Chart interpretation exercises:
++++++++
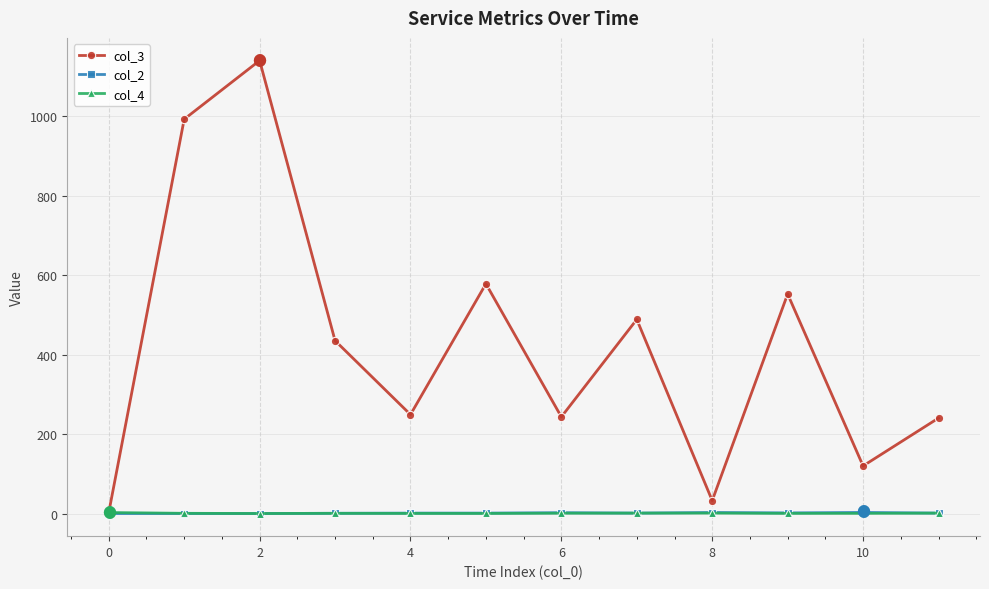

What is the maximum value for col_3?

1140.0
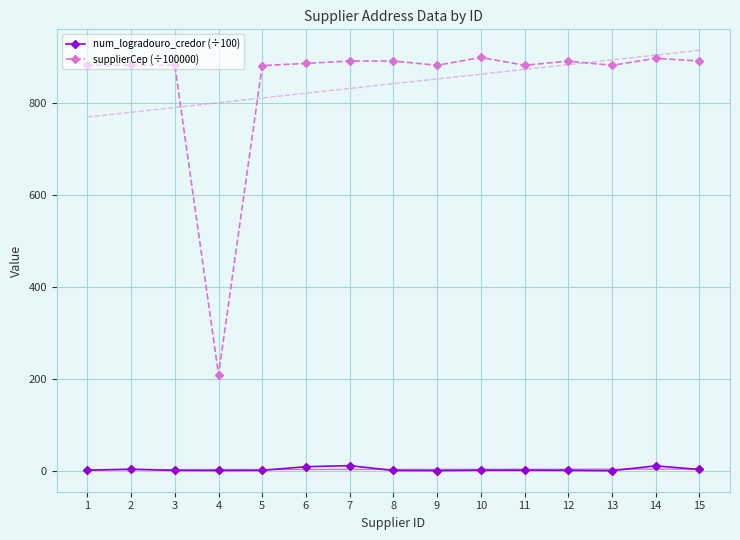

True or false: supplierCep (÷100000) and num_logradouro_credor (÷100) intersect in this chart.

False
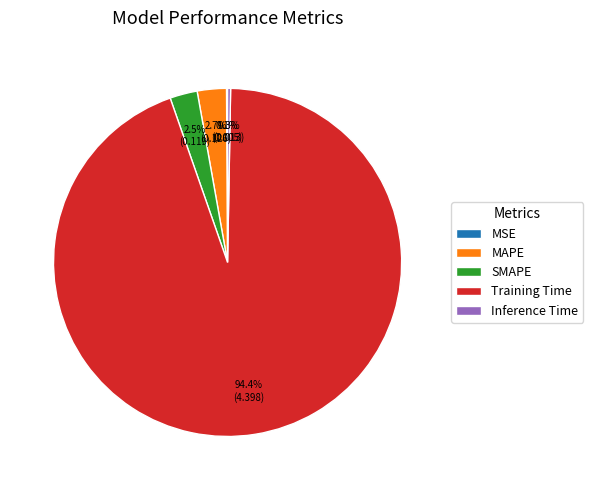

How much of the chart is everything except MAPE?

97.3%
++++++++
◆ **Task details**
Please reproduce every row above word for word, leaving out the pictures.

◆ **Reply**
What is the maximum value for col_3?

1140.0

True or false: supplierCep (÷100000) and num_logradouro_credor (÷100) intersect in this chart.

False

How much of the chart is everything except MAPE?

97.3%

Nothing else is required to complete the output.